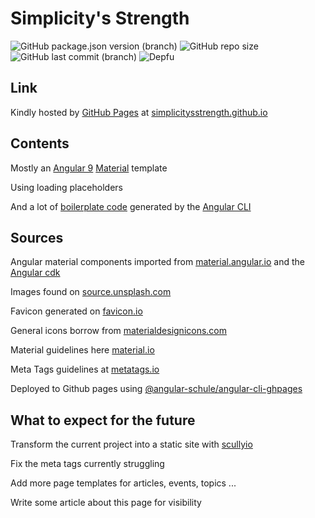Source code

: # Simplicity's Strength

![GitHub package.json version (branch)](https://img.shields.io/github/package-json/v/SimplicitysStrength/SimplicitysStrength.github.io/develop)
![GitHub repo size](https://img.shields.io/github/repo-size/SimplicitysStrength/SimplicitysStrength.github.io)
![GitHub last commit (branch)](https://img.shields.io/github/last-commit/SimplicitysStrength/SimplicitysStrength.github.io/develop)
![Depfu](https://img.shields.io/depfu/SimplicitysStrength/SimplicitysStrength.github.io)

## Link

Kindly hosted by [GitHub Pages](https://pages.github.com/) at [simplicitysstrength.github.io](https://simplicitysstrength.github.io)

## Contents


Mostly an [Angular 9](https://v9.angular.io/docs) [Material](https://material.io/) template

Using loading placeholders

And a lot of [boilerplate code](https://en.wikipedia.org/wiki/Boilerplate_code) generated by the [Angular CLI](https://cli.angular.io/)

## Sources

Angular material components imported from [material.angular.io](https://material.angular.io)
and the [Angular cdk](https://material.angular.io/cdk/categories)

Images found on [source.unsplash.com](https://source.unsplash.com/)

Favicon generated on [favicon.io](https://favicon.io/)

General icons borrow from [materialdesignicons.com](https://materialdesignicons.com/)

Material guidelines here [material.io](https://material.io/)

Meta Tags guidelines at [metatags.io](https://metatags.io/)

Deployed to Github pages using [@angular-schule/angular-cli-ghpages](https://github.com/angular-schule/angular-cli-ghpages)

## What to expect for the future

Transform the current project into a static site with [scullyio](https://github.com/scullyio/scully)

Fix the meta tags currently struggling

Add more page templates for articles, events, topics ...

Write some article about this page for visibility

[Task directions]
Report every line in the listing that holds the word "develop".

[Exercise response]
![GitHub package.json version (branch)](https://img.shields.io/github/package-json/v/SimplicitysStrength/SimplicitysStrength.github.io/develop)
![GitHub last commit (branch)](https://img.shields.io/github/last-commit/SimplicitysStrength/SimplicitysStrength.github.io/develop)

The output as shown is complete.